Apple needs a mega-security audit. As far as I know Apple has not contracted for a security audit from anyone. I’ll be generous and assume Apple has fulfilled it’s PCI DSS obligations, but I don’t have a reference for that.
So why? Why, with all the customer good-will that Apple has accumulated, does Apple need an outsider to come and and perform a security audit?
Well, to establish trust in the Snowden Age, that’s why.
Apple, like any other netizen, has been attacked repeatedly, and sometimes successfully. See
- Australian Apple ID
- Bypass iOS 7.0.4 – 7 Apple ID Activation Lock iCloud [iPhone 4]
- Touch ID hack
- Jonathan Zdziarski’s revelations about corporate backdoors in iOS (given a user’s or Apple’s approval)

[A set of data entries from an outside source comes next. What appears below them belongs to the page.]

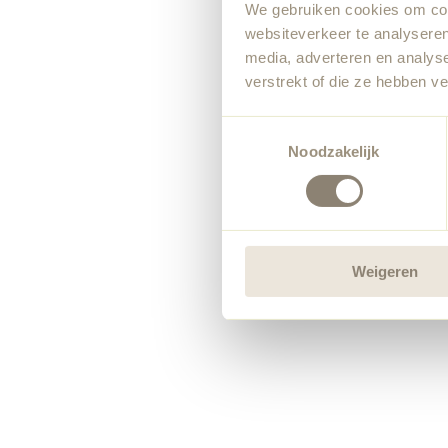
We gebruiken cookies om cont
websiteverkeer te analyseren
media, adverteren en analys
verstrekt of die ze hebben v
Toestemmingsselectie
Noodzakelijk
Weigeren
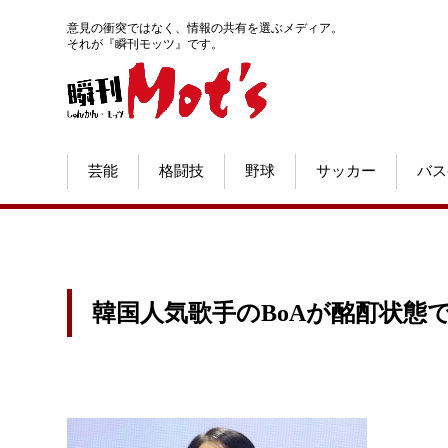
意見の衝突ではなく、情報の共有を選ぶメディア。
それが『瞬刊モッツ』です。
芸能
格闘技
野球
サッカー
バス
韓国人気歌手のBoAが酩酊状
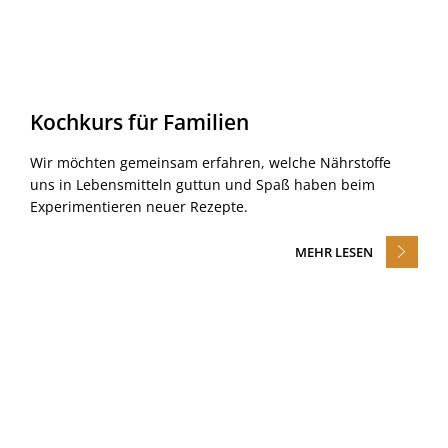
Kochkurs für Familien
Wir möchten gemeinsam erfahren, welche Nährstoffe
uns in Lebensmitteln guttun und Spaß haben beim
Experimentieren neuer Rezepte.
MEHR LESEN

- OS X’s File Vault2 has not been audited so who knows if it’s really secure.
- No password, no problem from 2012.
- The recent “goto fail” fixed by Apple in 10.9.2.
- Have there ever been any penetration tests run against iCloud? Or Apple’s ID page?
So what do the items above have in common? Most of them are recent issues or outstanding issues. They cover every platform or significant web page that Apple deploys including iOS, OS X, iCloud, and Apple’s ID maintenance.
Apple continues to release security fixes regularly, but now we need more assurances than the proverbial ‘trust us’. Now we need audited software and we should expect anything less from a recognized product leader.